8 ay sonra nihayet İzmir yolu gorundu ... Çok iyi geldi doğrusu , 23 Nisan haftası olması nedeniyle Uraz babasıyla Fuar-Kültürpark şenliklerine katıldı Pepee'yle buluştu .Ben arkadaşlarımla görüştüm.Acelesiz salına salına dolaştık İzmir caddelerinde.Özlemişim, çoook özlemişim.

Fuar'a gelipde Kaskatlı Havuzun önünde fotograf çekilmemiş çocuk Fuar'a gelmiş sayılmaz.


Akşam güneşi bizi kıynaştırdı kaynaştırdı 



İzmir ve Teyze sanırım şımarmak için daha iyi bir neden olamaz.

İzmir'de kutlama 



 Bandırma'da kutlama



Bu işten en karlı çıkan Uraz Paşa oldu , öyle çok özlenmiş ki kimsenin gözü bizi gormedi, kollar hep Uraz'a doğru açıldı.Üstüne bir de Bandırma'ya dede ,babaanne ve amcaya gidilince kaymaklı baklava etkisi yaptı. İki ayrı şehirde doğum günü kutlamaları sonucu mum görünce üfleme refleksi geliştirdi Paşa .Ankara kutlamalarına ön hazırlık oldu bir anlamda.

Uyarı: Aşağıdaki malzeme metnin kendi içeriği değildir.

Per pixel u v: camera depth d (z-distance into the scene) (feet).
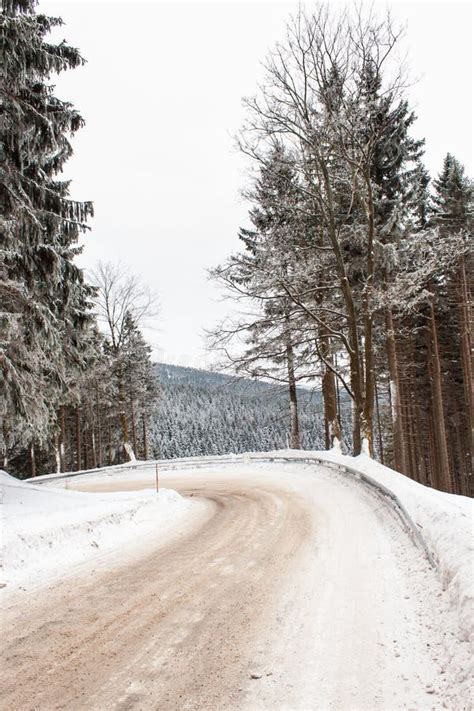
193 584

Dedesine "aydede" diye seslenmeyi tercih edip hatta vazgeçmeyip ısrarla devam ettirip bizi gülücüklere boğarken , " acele yok " demeyi öğrendi parkta .Laf  ağzımdan çıkarken Uraz parkta kaydıraktan kaymak için merdivenlerden yukarı tırmanıyordu , "acele yoookkk Uraz,yavaş yavaş" dedim.Kaydırağa kaymak için oturupta bir türlü kaymayan ,arkasında sıralar oluşturan Uraz'a "hadi oğlum herkes sırada bekliyor" dedim ve cevabımı aldım "aeleee dooooggg" (acele yook) :)) sıpa mısın sen ?



22 Nisan 2013 Pazartesi

22 Nisan çok neşeleniyor insan

Bazen anılar unutulurken bıraktığı izler silinmez hafızalardan. .. 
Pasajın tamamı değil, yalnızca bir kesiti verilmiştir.